Assignment: Begin at the line bearing "middle dip: (182, 141)". Transcribe it and all subsequent lines of the material below exactly, and nothing more.

____ Extracted information

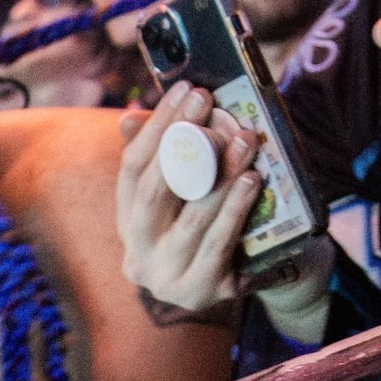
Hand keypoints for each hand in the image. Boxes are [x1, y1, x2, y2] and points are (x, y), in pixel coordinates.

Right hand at [117, 81, 260, 324]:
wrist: (242, 280)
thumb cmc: (209, 225)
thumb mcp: (184, 195)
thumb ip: (163, 158)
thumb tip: (128, 117)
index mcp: (128, 223)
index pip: (131, 169)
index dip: (155, 126)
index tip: (184, 89)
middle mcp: (137, 253)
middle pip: (153, 193)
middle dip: (182, 141)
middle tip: (209, 101)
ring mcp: (167, 278)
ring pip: (191, 219)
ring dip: (220, 175)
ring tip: (244, 140)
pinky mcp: (200, 291)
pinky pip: (219, 244)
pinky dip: (236, 209)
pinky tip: (251, 180)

________

Response below:
middle dip: (182, 141)
middle tip: (209, 101)
ring mcp: (167, 278)
ring pip: (191, 219)
ring dip: (220, 175)
ring tip: (244, 140)
pinky mcp: (200, 291)
pinky pip: (219, 244)
pinky dip: (236, 209)
pinky tip: (251, 180)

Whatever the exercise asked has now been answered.